Our communities will sing Our songs.

Kenai kalaka
Kenai kalaka

Our learning will include Our knowledge.

So in our region we have St. Lawrence Island Yupik and Iñupiaq. So even starting at the conversational, or even if you're competent and then being a lifelong learner, and at least having that start of having those conversations with their children. Having that knowledge of the land, hunting, gathering subsistence, and then our children are actually in their environment. We were the first stewards of our land for thousands of years, to have this overall system of working together and it transitioned into namesakes. That was raised in their expectations of who you are, where you come from and building off the expectations of family and kinship, which transitioned into reinforcing our family value system.
Hattie Keller, Nome kalaka
Hattie Keller, Nome kalaka

Our youth will shape the future.

What it would look like if it was reflective of our, our community and culture? I think it would be that number one, that the kids see themselves as part of the community and the education system and that they have the ability to help shape the future. You know, that it's not just passive, that it's not check all the boxes. And if I can do all these things that the outside systems say are important, then I can get my diploma and go get a job. It's, “How can I give back? How can I be a part of this? How can I help shape the future of our state and make a difference?”
Aaron Leggett, Nome kalaka
Aaron Leggett, Nome kalaka

Our education will acknowledge that everyone learns differently.

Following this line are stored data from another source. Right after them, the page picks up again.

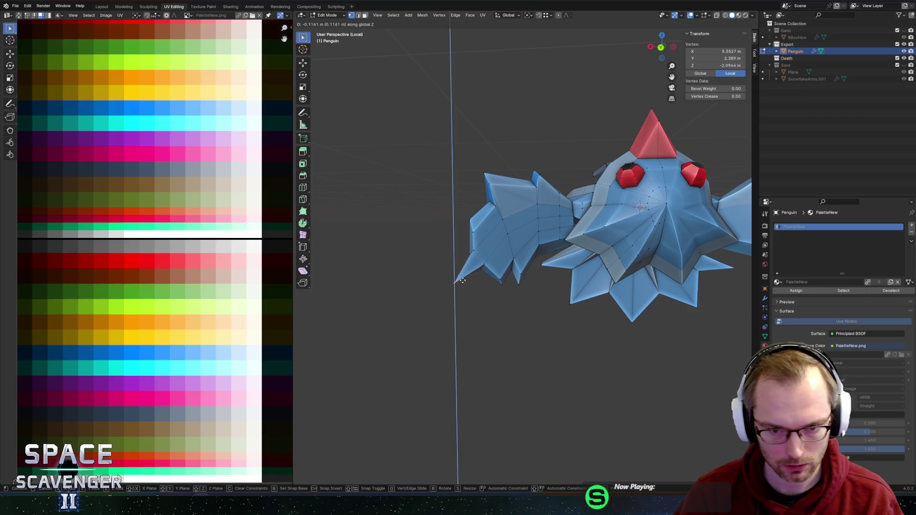
mouse_move(496, 280)
middle_mouse_down()
mouse_move(533, 282)
mouse_move(547, 267)
middle_mouse_up()
key("Tab")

I think, rather than the old thing of "learning our way", they need to turn it around and "our learning ways." Yes. Everyone learns differently. Yes. Everyone perceives, no matter what anyone tells you can see as well, you can hear as well, but you're not seeing or hearing it the same way and people don't, and you might, you might not even care about it. You know, little kids don't, they tell me that doesn't make any sense. Sometimes you really don't make any sense. And we just think we do, you know, to a little kid. So it's, it's a whole process. And we, and I, the main thing is to get others to recognize that, just to recognize it, accept that as tools.